BEGIN TEXT PASSAGE

The four traits (total recall, recall after short and long time period and semantic clustering), showing the strongest evidence for association with rs1130214, were found to correlate strongly with each other (coefficients > 0.50) (data not shown). To condense the convergent information of these traits, most probably also biologically related, and to minimize the effect of sporadic variation between individual test scores, we combined these traits into one composite index of verbal memory (here after called “verbal memory”) using PCA. This composite index was formed as weighted sum with coefficients 0.278, 0.278, 0.272, and 0.260 for verbal learning, recall after short time period, recall after long time period, and semantic clustering, respectively. The composite index explained 84.3% of the total variance. As in case of the individual traits, analysis of the composite index in relation to the critical SNP (rs1130214) revealed a significant association (Coef.=−1.37, 95% CI=−2.13 to −0.60, P=0.0005).

To address the potential effect of the disease process and treatments on the association to verbal memory performance, we combined the control pairs and unaffected co-twins into a “healthy” subgroup and the affected co-twins into an “affected” subgroup. Interestingly, the strongest signal for the association was obtained from the healthy group (Coef.=−1.47, 95% CI=−2.47 to −0.48, P=0.004) while only a tendency, not reaching statistical significance, was detected in the affected co-twins, (Coef.=−1.02, 95% CI=−2.37 to 0.33, P=0.14).

Variation of Verbal Memory in Subgroups of the Sample and in Allelic Variety of rs1130214

We evaluated intra-pair relationships in control and discordant SCZ pairs, ascertained for their zygosity and rs1130214 genotype by calculating absolute intra-pair differences as well as intra-pair correlations. In addition to overall genetic similarity and presence of disease, we also detected a distinct contribution of AKT1 affecting the degree of resemblance in verbal memory between co-twins. As expected, the control pairs were found to have higher overall intra-pair resemblance in verbal memory than SCZ pairs (P (absolute intra-pair difference)=0.0018). The intra-pair correlation was highest and the intra-pair differences were smallest among the MZ control pairs (Table IV). Interestingly, the DZ pairs sharing the same rs1130214 genotype had higher resemblance (r=0.57, SD=5.13; Mean intra-pair difference=3.41, SD=3.3) than the DZ pairs not sharing the rs1130214 genotype (r=0.19, SD=5.18; Mean intra-pair difference=5.56, SD= 3.53) (P (correlation)=0.056; P (intra-pair difference)=0.025), and only a slightly lower resemblance than the MZ pairs (r=0.62, SD=5.26; Mean intra-pair difference=3.59, SD=2.88), however not reaching statistical significance (P (correlation)=0.40; P (intra-pair difference)=0.80). In the SCZ group the DZ pairs sharing the rs1130214 genotype had point estimates of lower intra-pair difference and higher correlation indicating higher resemblance than the MZ pairs sharing the whole genomic sequence; however, this is probably due to sample variations given the low number of pairs (11 pairs) in the group (Table IV). In addition, we evaluated the difference between the healthy and affected co-twins. This differed from the absolute intra-pair difference since in some pairs the healthy co-twin performed worse than the affected co-twin. Interestingly the largest difference was observed in the discordant MZ pairs (Table IV).

END TEXT PASSAGE
BEGIN SOURCE DATA

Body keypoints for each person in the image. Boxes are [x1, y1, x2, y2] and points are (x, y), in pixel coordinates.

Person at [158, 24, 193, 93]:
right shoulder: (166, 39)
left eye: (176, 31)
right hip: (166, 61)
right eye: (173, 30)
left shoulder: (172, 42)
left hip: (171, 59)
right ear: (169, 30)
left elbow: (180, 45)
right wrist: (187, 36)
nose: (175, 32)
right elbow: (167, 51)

END SOURCE DATA

_ACTIVITIES_
**a.** Retype the stretch of the verbal memory passage from "To address the" through "to 0.33, P=0.14).".
**b.** In the verbal memory passage, how much of the total variance did the composite index explain?
**c.** Carry on writing the passage on verbal memory and the rs1130214 genotype from the point where it stops.
The rows come from a separate source that has nothing to do with the verbal memory passage.

_TASK RESPONSES_
**a.**
To address the potential effect of the disease process and treatments on the association to verbal memory performance, we combined the control pairs and unaffected co-twins into a “healthy” subgroup and the affected co-twins into an “affected” subgroup. Interestingly, the strongest signal for the association was obtained from the healthy group (Coef.=−1.47, 95% CI=−2.47 to −0.48, P=0.004) while only a tendency, not reaching statistical significance, was detected in the affected co-twins, (Coef.=−1.02, 95% CI=−2.37 to 0.33, P=0.14).

**b.** 84.3%

**c.**
TABLE IV
Intra-Pair Comparisons of the Composite Index of Verbal Memory in Subgroups of Twins

A similar decline in the relationship between verbal memory and psychosis load was evident by comparing the mean values of verbal memory in various subgroups of the sample (Supplementary Fig. 1).

MRI Data

We had also access to the MRI data of the SCZ and control twins and used this information of gray matter density to assess the impact of AKT1 to another quantitative parameter, relevant for psychosis Genetic association analysis using a variance components framework and adjusting for dependence of observations among twin pairs [Abecasis et al., 2000a,b] was used to assess association of gray matter density at each cortical voxel with the three SNPs. In parallel with the findings related to cognitive deficits, the A-allele of the 5′-end SNP (rs1130214) of AKT1 was associated with reduced gray matter density in the medial and bilateral dorsal prefrontal cortex, as well as in inferior prefrontal cortex in the left hemisphere (P < 0.05) (Fig. 3). To correct for multiple comparisons, we computed 50,000 permutations of the statistical brain maps in which rs1130214 AKT1 allelic value was randomly assigned to subjects' MRI scan data. Thresholding the observed minor AKT1 allelic effect on reduced gray matter density at P<0.0001, the permutation analysis confirmed that the observed number of voxels showing association with reduced gray matter density was not observed by chance at an empirical P<0.03 in right prefrontal cortex overall and at an empirical P<0.025 in right dorsal prefrontal cortex. However, unlike for the neuropsychological measures, the association of rs1130214 with prefrontal gray matter reduction was stronger in the SCZ patients than in the control subjects, with the patients showing a much larger surface area in the frontal lobe region associating with the A-allele (Fig. 3).

FIG. 3
Statistical anatomic maps of areas of the cortical surface showing significant reductions in gray matter density associated with rs1130214 in AKT1. Maps are thresholded to display regions showing association with gray matter density reductions at P<0.05. ...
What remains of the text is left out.